- Provided information -
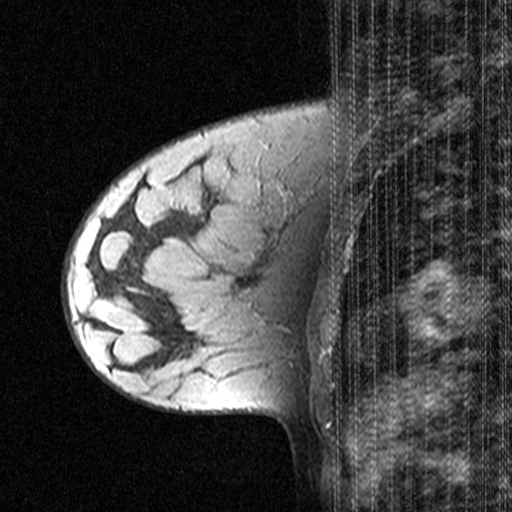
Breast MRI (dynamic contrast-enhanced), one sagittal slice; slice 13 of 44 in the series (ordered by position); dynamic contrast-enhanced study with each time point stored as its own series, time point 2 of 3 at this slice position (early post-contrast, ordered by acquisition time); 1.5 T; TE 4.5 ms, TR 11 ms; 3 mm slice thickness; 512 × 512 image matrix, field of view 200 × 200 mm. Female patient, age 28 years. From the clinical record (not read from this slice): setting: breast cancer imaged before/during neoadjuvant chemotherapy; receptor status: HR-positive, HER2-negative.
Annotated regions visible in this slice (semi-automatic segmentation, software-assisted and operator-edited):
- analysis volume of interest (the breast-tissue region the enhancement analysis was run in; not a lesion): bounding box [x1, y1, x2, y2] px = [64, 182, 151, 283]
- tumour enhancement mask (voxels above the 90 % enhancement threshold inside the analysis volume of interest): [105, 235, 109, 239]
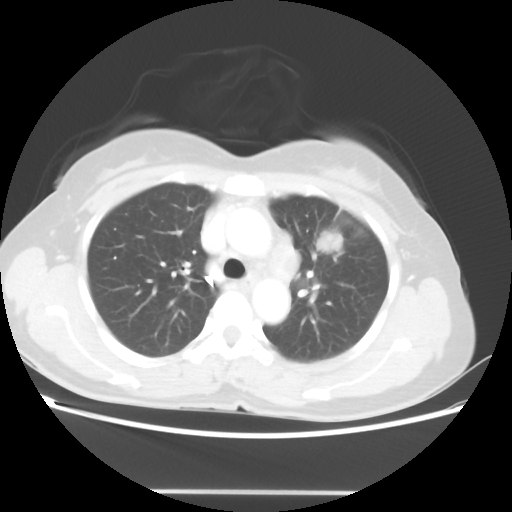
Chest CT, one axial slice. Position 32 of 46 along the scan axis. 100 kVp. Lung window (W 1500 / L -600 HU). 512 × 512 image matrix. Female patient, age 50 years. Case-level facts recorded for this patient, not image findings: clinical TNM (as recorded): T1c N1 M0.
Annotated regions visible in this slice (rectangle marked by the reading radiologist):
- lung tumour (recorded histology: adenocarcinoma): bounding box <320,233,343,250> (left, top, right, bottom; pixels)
...
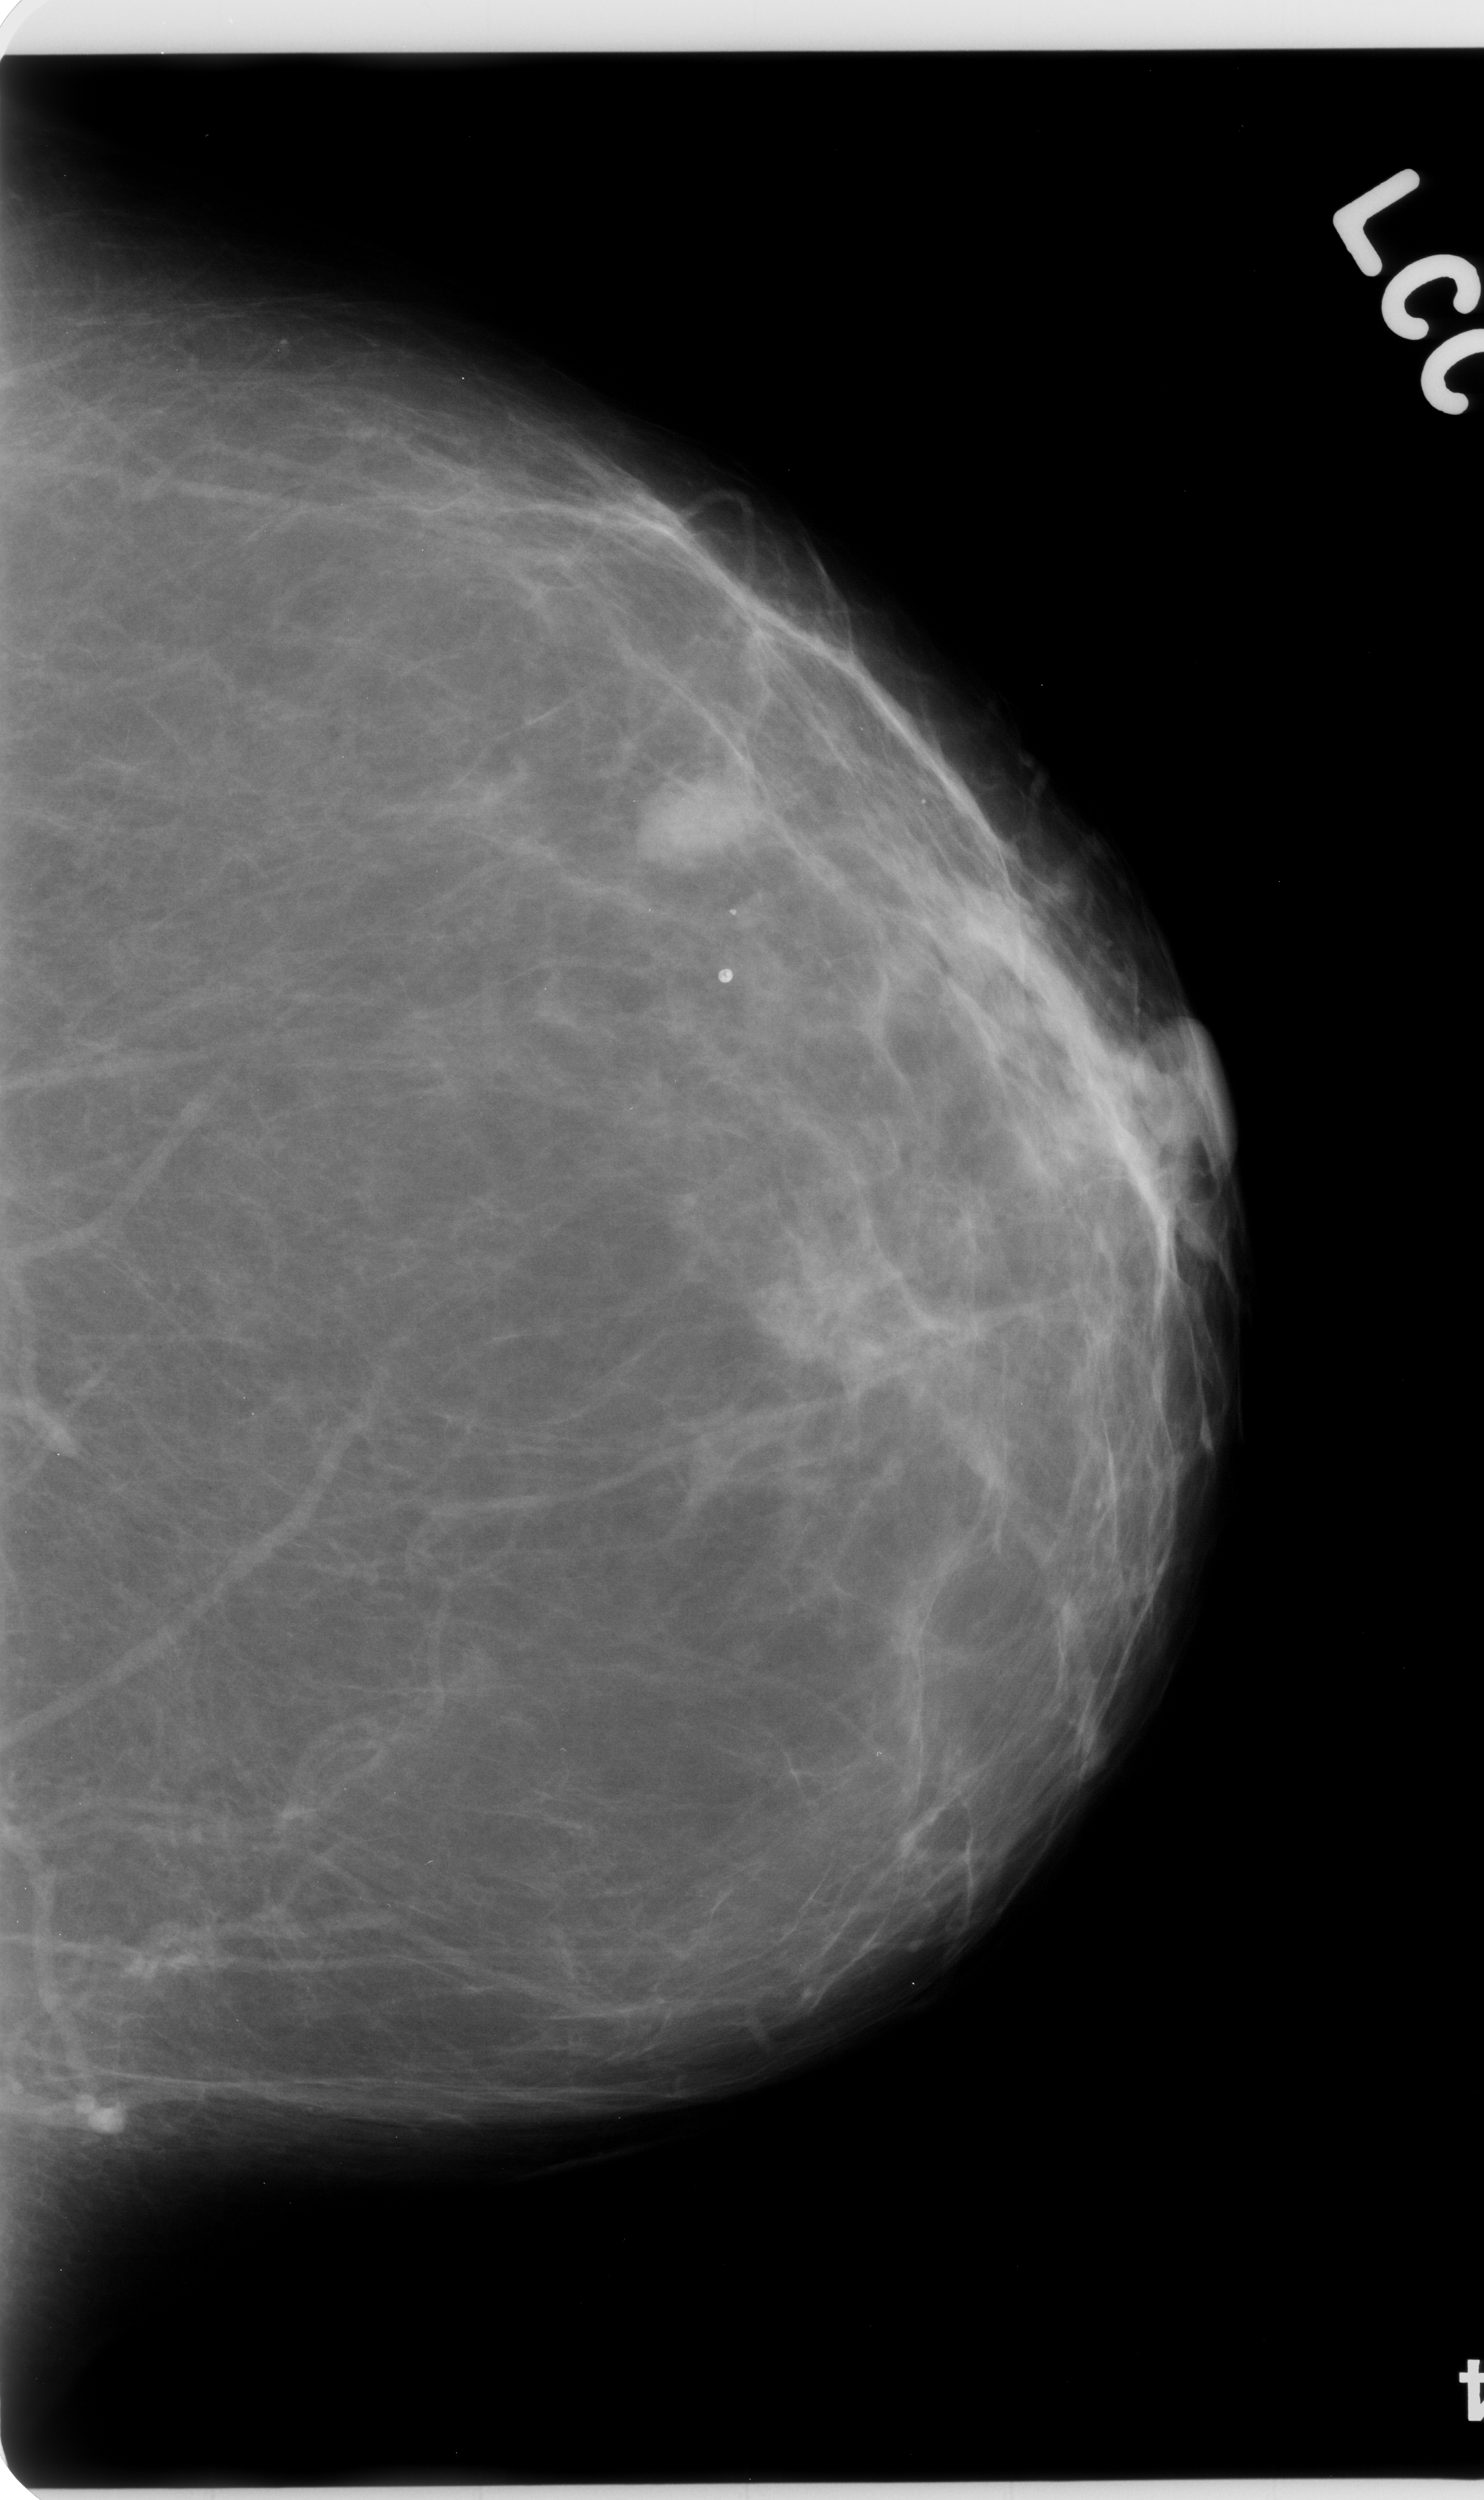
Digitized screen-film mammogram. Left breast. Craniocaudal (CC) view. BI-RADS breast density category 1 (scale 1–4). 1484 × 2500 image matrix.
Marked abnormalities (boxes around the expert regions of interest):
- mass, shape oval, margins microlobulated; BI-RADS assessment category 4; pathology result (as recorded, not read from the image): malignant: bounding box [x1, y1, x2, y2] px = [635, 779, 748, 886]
---
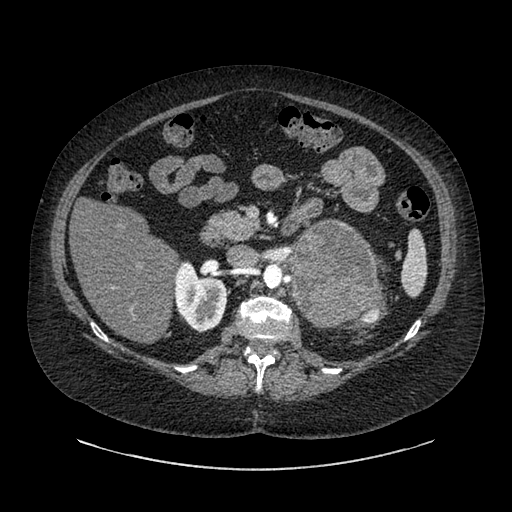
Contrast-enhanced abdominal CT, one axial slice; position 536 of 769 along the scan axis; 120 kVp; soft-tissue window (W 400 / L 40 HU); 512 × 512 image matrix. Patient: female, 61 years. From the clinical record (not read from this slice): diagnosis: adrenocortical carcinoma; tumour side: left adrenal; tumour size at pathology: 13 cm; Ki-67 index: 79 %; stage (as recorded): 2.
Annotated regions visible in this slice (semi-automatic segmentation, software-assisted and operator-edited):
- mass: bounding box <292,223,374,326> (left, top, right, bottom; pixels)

- Aim of the task -
From the data above, output exactly the lines between the one containing "Chest CT, one" and the one containing "- lung tumour", counting both of them.

- Solution to this problem -
Chest CT, one axial slice. Position 32 of 46 along the scan axis. 100 kVp. Lung window (W 1500 / L -600 HU). 512 × 512 image matrix. Female patient, age 50 years. Case-level facts recorded for this patient, not image findings: clinical TNM (as recorded): T1c N1 M0.
Annotated regions visible in this slice (rectangle marked by the reading radiologist):
- lung tumour (recorded histology: adenocarcinoma): bounding box <320,233,343,250> (left, top, right, bottom; pixels)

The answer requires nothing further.